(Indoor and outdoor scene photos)
>>>>

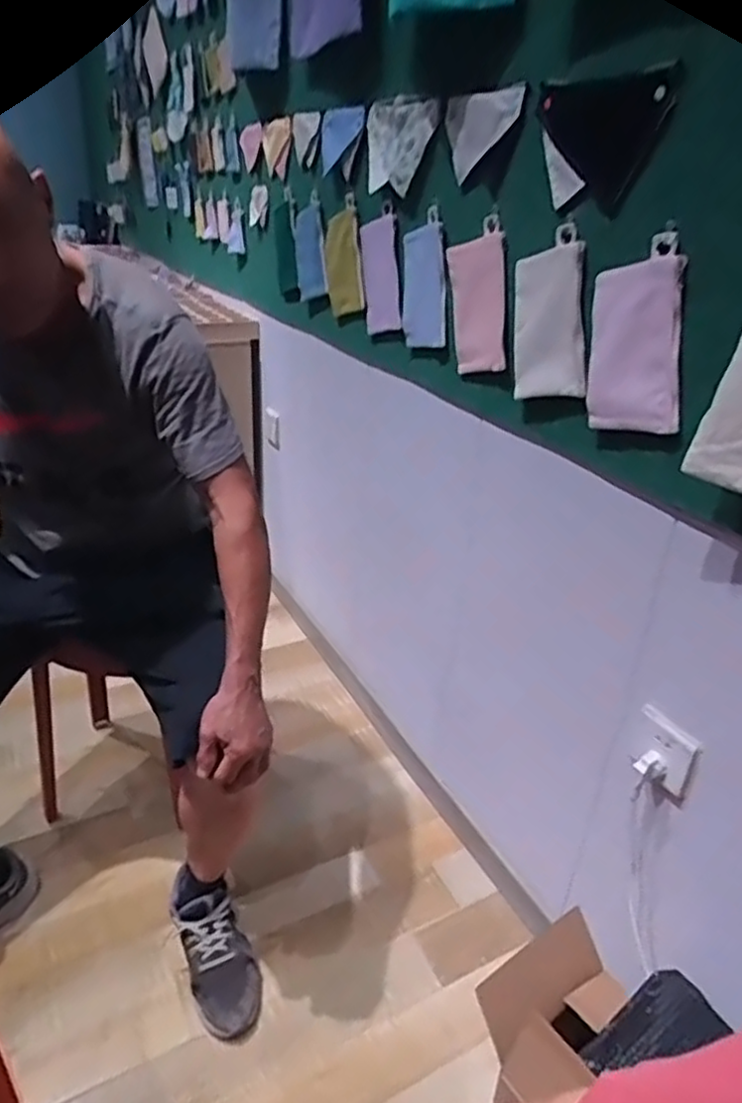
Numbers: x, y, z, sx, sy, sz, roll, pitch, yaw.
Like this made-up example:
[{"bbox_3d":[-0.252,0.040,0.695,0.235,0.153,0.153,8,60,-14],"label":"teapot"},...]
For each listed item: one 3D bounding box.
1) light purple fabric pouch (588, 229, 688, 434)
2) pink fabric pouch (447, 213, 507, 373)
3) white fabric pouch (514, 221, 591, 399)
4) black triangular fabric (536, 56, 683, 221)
[{"bbox_3d":[0.306,-0.245,0.818,0.017,0.205,0.132,-7,12,-26],"label":"light purple fabric pouch"},{"bbox_3d":[0.158,-0.376,1.052,0.009,0.209,0.128,-9,11,-29],"label":"pink fabric pouch"},{"bbox_3d":[0.237,-0.310,0.929,0.008,0.204,0.140,-8,10,-27],"label":"white fabric pouch"},{"bbox_3d":[0.269,-0.490,0.843,0.027,0.136,0.204,-9,29,-26],"label":"black triangular fabric"}]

<<<<

REQUIRED ACTION = From the opening line of the entries above to the line containing "2) pink fabric pouch (447, 213, 507, 373)", please transcribe each line exactly, skipping every picture.

WORKED SOLUTION =
Numbers: x, y, z, sx, sy, sz, roll, pitch, yaw.
Like this made-up example:
[{"bbox_3d":[-0.252,0.040,0.695,0.235,0.153,0.153,8,60,-14],"label":"teapot"},...]
For each listed item: one 3D bounding box.
1) light purple fabric pouch (588, 229, 688, 434)
2) pink fabric pouch (447, 213, 507, 373)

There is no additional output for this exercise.